Notes from a Big Country by Bill Bryson

My primary aim on finishing the university year is to read something totally light-hearted, and something totally non-fictional (I study English – by the end of the year I hate fiction). This was the perfect read to get me into a summer frame of mind: it was organised in bite-size chunks and, in true Bryson style, made me laugh out loud regularly.

Everywoman by Jess Phillips

Another easy non-fictional read from a woman I really admire. At times I felt it was slightly self-indulgent, but it helped me to clarify a few arguments within feminism about which I’d been feeling uneasy.

The Noise of Time by Julian Barnes

I was feeling ready at this point to re-find my love for fiction and so did a rare thing for me, in returning to an author I’d read quite recently. This novel attracted me by being a mere 180 pages long. It was as stimulating as it was short, partly because its protagonist, Shostakovich, is one of my favourite composers.

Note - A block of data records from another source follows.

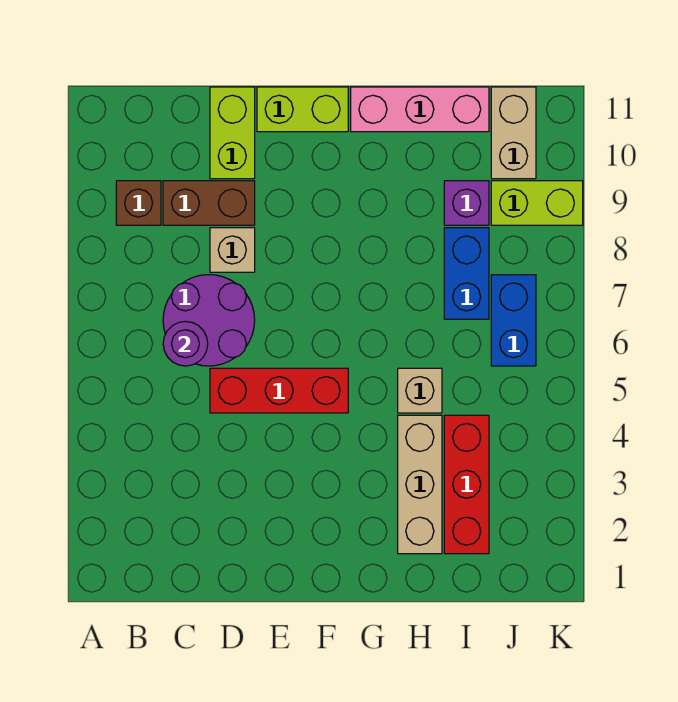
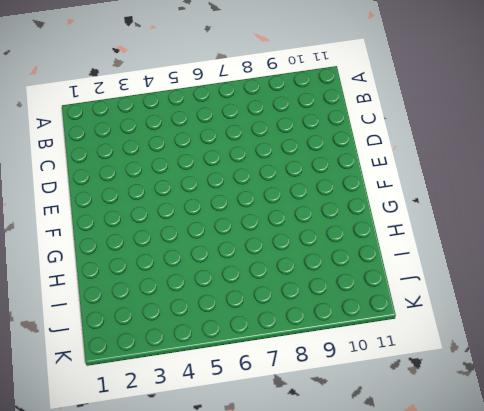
none -> brown brick B9 level 1
none -> purple round brick C6:D7 level 1
none -> brown brick C9:D9 level 1

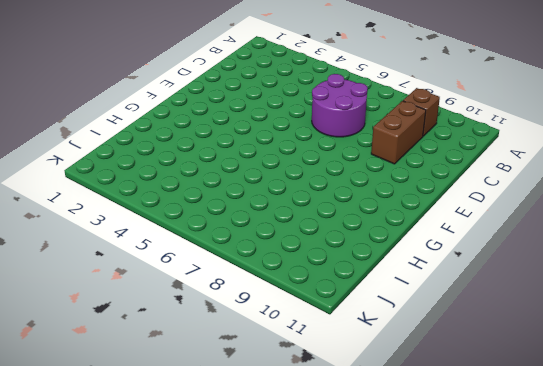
none -> red brick D5:F5 level 1
none -> tan brick D8 level 1
none -> lime brick D10:D11 level 1

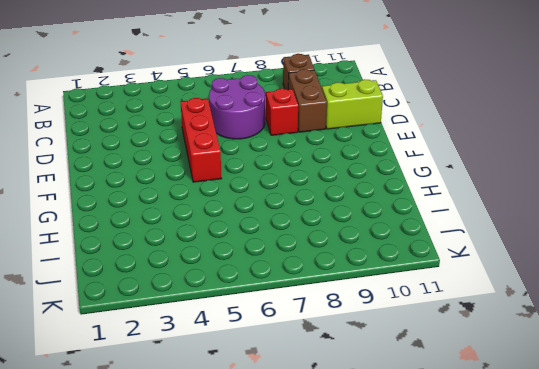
red brick D8 level 1 -> tan brick D8 level 1
none -> lime brick E11:F11 level 1
none -> pink brick G11:I11 level 1
none -> tan brick H2:H4 level 1

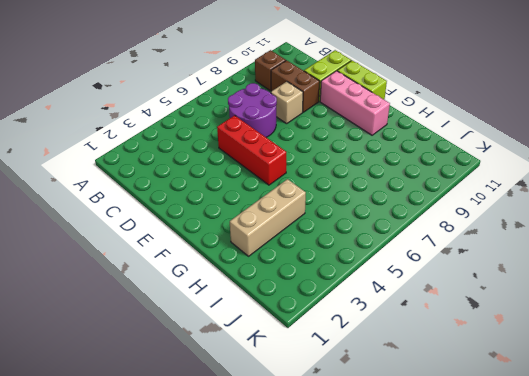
pink brick E10:G10 level 1 -> pink brick G11:I11 level 1
none -> tan brick H5 level 1
none -> red brick I2:I4 level 1
none -> blue brick I7:I8 level 1

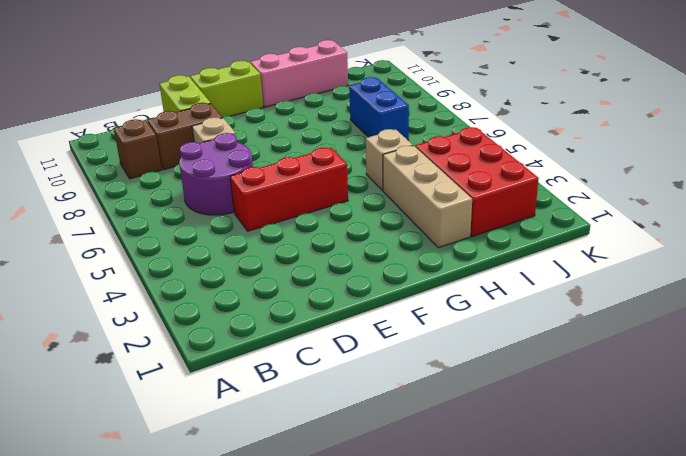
red brick I2:J4 level 1 -> red brick I2:I4 level 1
none -> purple brick I9 level 1
none -> blue brick J6:J7 level 1
none -> lime brick J9:K9 level 1

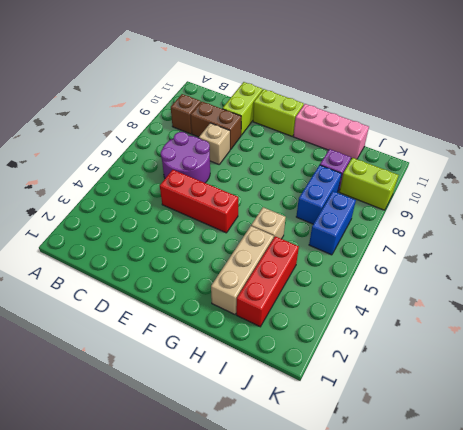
none -> tan brick J10:J11 level 1
none -> purple round brick C6 level 2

I had to put it down for a few weeks because I couldn’t cope with the heartbreak

The Selfish Gene by Richard Dawkins

Time for a return to non-fiction and my yearly dose of science education. It was lucidly written, as Dawkins always is, and I got to the end feeling totally on top of complex Darwinian theory. Note to self: check with a science-y friend whether his now forty-year-old argument has entered the mainstream.

Stoner by John Williams

I’d heard this was brilliant and, my goodness, it really was. A simple, aching portrait of one man’s life, I had to put it down for a few weeks because I couldn’t cope with the heartbreak. But returning to it in early September, as autumn began its daily advance, it has left me contemplative, motivated, peaceful. The perfect gateway into the as yet unknown excitements and turmoils of the new academic year.

Jessie Kolvin


Being a bit of a bookworm, the summer holidays serve as a catch-up session on all the reading I wanted to do throughout the academic year. And I’m not talking about course material. The phrase “light summer reading” has never satisfied my nerdy nature, and I’ve always felt guilty about neglecting the essential classics rigidly listed in the literary canon. So here are three, somewhat hefty, somewhat more suited to the winter months, but nonetheless intellectually stimulating books that have guided me on my travels and kept me company this holiday.

Dracula by Bram Stoker

More Halloween than summer, Stoker’s ghoulish take on the Transylvanian monster really is an ideal companion on train voyages through Europe. Even though I didn’t visit Romania, the entertaining melodramatic narrative is fitting for anyone in desperate need of a fantastical, European adventure, be it literary or literal.

This collection of short stories is a wonderfully relaxing anthology to engage with whilst sailing through Scandinavia

The First Forty-Nine Short Stories by Ernest Hemingway

Hemingway’s various tales on love affairs, city life, war and sports ranging from fishing trout in the States to skiing in Switzerland, coupled with the author’s simplistic, elegant narrative style, this collection of short stories is a wonderfully relaxing anthology to engage with whilst sailing through Scandinavia.

Barnaby Rudge by Charles Dickens

I started this book last summer, and through many trials and tribulations with time management and other literary distractions, I am finally nearing the end. Grossing at 648 pages, Dickens’ lesser known work about the violent Gordon Riots in 18th century London is quite a long-winded, twisted tale that requires the reader’s undivided attention. I have thoroughly enjoyed reading about an unheard-of historical event, but I wouldn’t recommend taking this on holiday, not least because of its size, but because of the complex storyline and huge number of characters at hand.